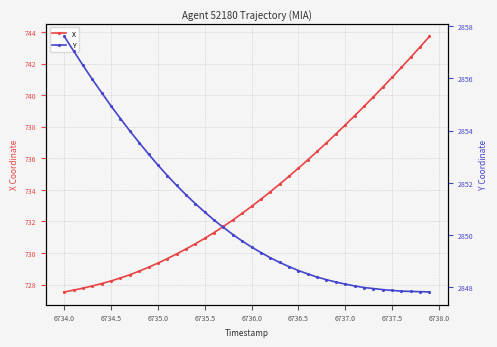

Reading left to right, extract all data points from this chart.

X: 727.5	727.6	727.8	727.9	728.1	728.2	728.4	728.6	728.9	729.1	729.4	729.6	729.9	730.3	730.6	730.9	731.3	731.7	732.1	732.5	733.0	733.4	733.9	734.4	734.9	735.4	735.9	736.4	737.0	737.5	738.1	738.7	739.3	739.9	740.5	741.1	741.8	742.4	743.1	743.7
Y: 2857.6	2857.1	2856.5	2856.0	2855.4	2854.9	2854.5	2854.0	2853.5	2853.1	2852.7	2852.3	2851.9	2851.5	2851.2	2850.9	2850.6	2850.3	2850.0	2849.8	2849.5	2849.3	2849.1	2848.9	2848.8	2848.6	2848.5	2848.4	2848.3	2848.2	2848.1	2848.1	2848.0	2847.9	2847.9	2847.9	2847.8	2847.8	2847.8	2847.8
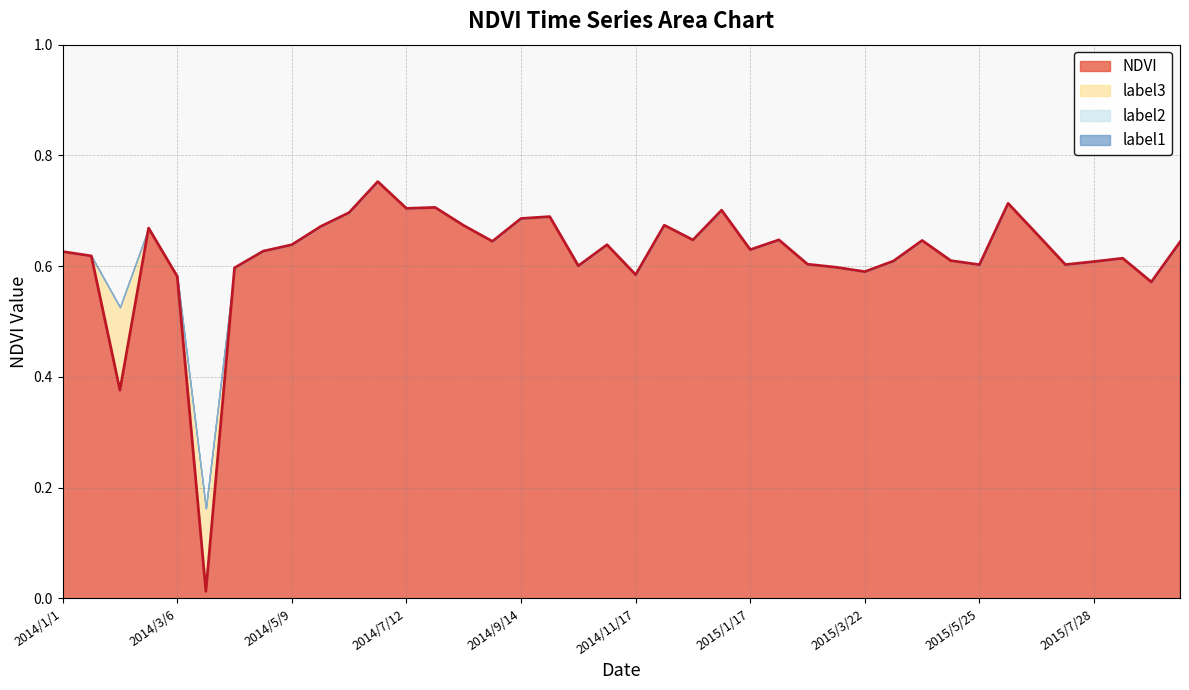

What is the label of the 40th point from the right?

2014/1/1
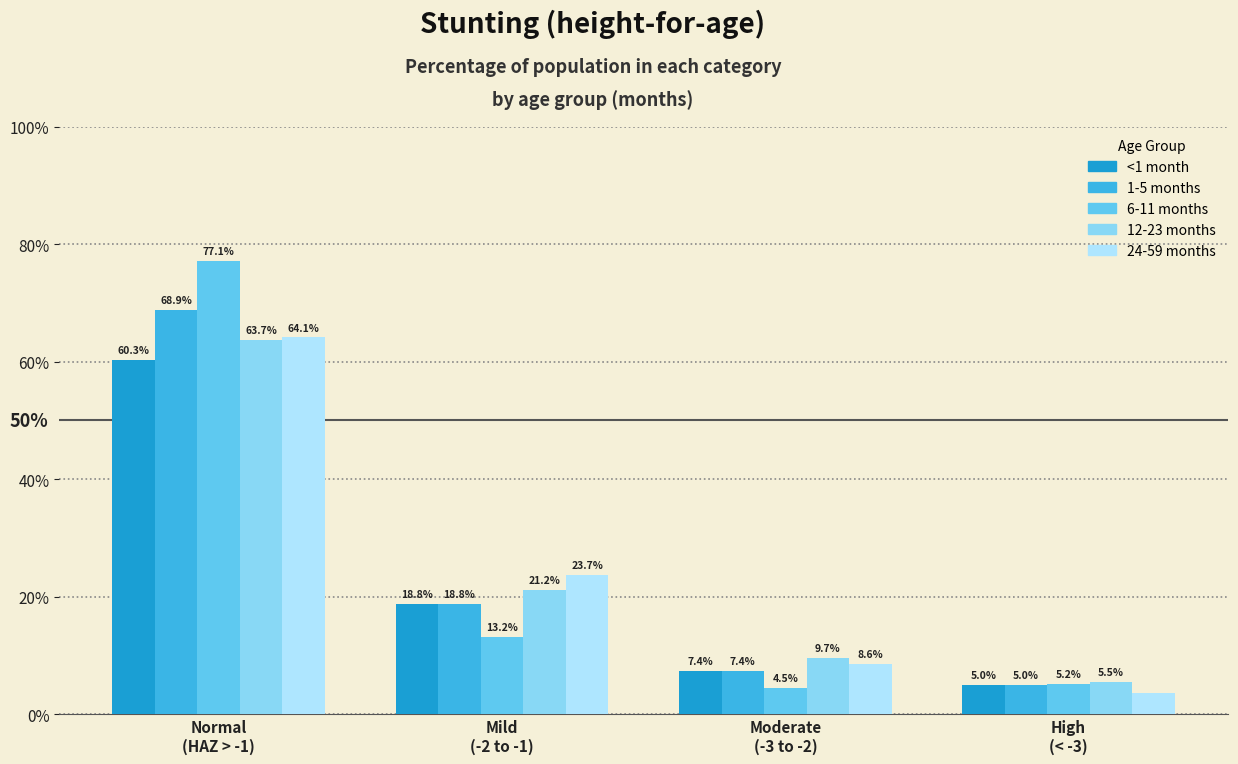

What is the average value of the <1 month series?

0.2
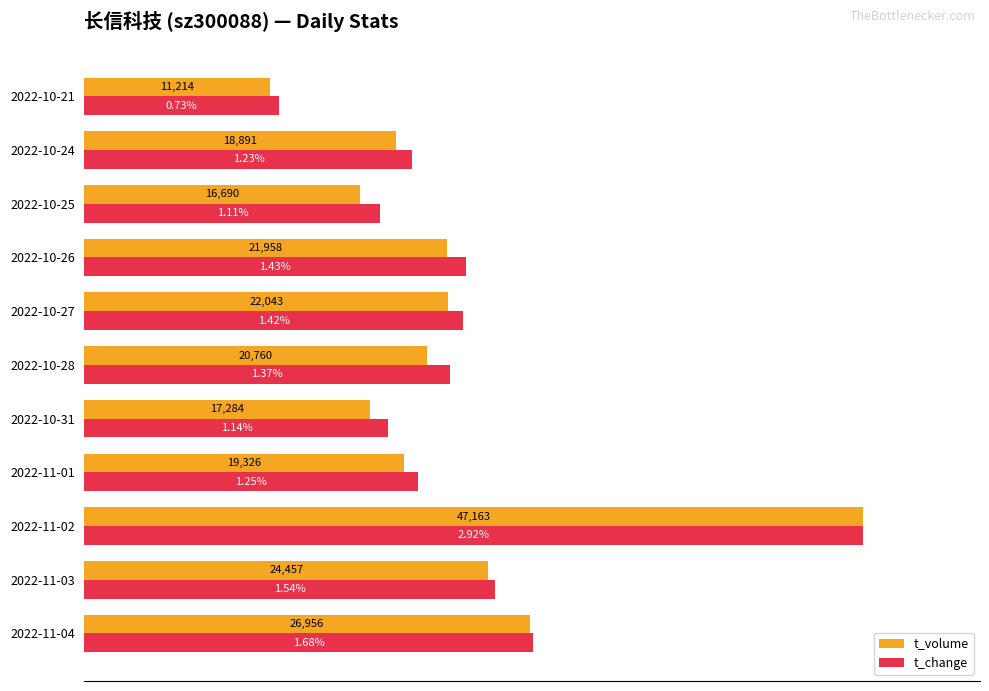

Which series has the largest total across all categories?

t_change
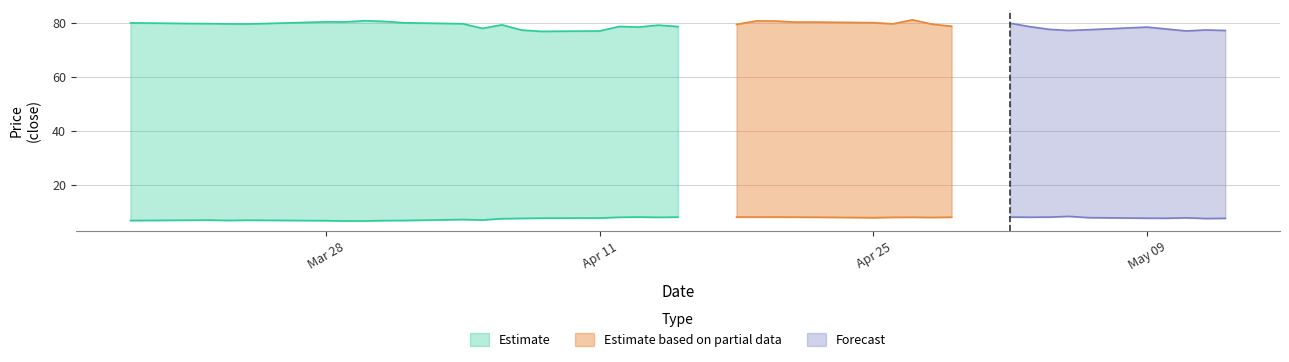

What is the value of the close1 point at the 11th from the left?

7.1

YOUR GOAL:
Reproduce all of the material above word for word, leaving out the pictures.

SOLVED PROBLEM:
Reading left to right, extract all data points from this chart.

X: 727.5	727.6	727.8	727.9	728.1	728.2	728.4	728.6	728.9	729.1	729.4	729.6	729.9	730.3	730.6	730.9	731.3	731.7	732.1	732.5	733.0	733.4	733.9	734.4	734.9	735.4	735.9	736.4	737.0	737.5	738.1	738.7	739.3	739.9	740.5	741.1	741.8	742.4	743.1	743.7
Y: 2857.6	2857.1	2856.5	2856.0	2855.4	2854.9	2854.5	2854.0	2853.5	2853.1	2852.7	2852.3	2851.9	2851.5	2851.2	2850.9	2850.6	2850.3	2850.0	2849.8	2849.5	2849.3	2849.1	2848.9	2848.8	2848.6	2848.5	2848.4	2848.3	2848.2	2848.1	2848.1	2848.0	2847.9	2847.9	2847.9	2847.8	2847.8	2847.8	2847.8

What is the label of the 40th point from the right?

2014/1/1

What is the average value of the <1 month series?

0.2

Which series has the largest total across all categories?

t_change

What is the value of the close1 point at the 11th from the left?

7.1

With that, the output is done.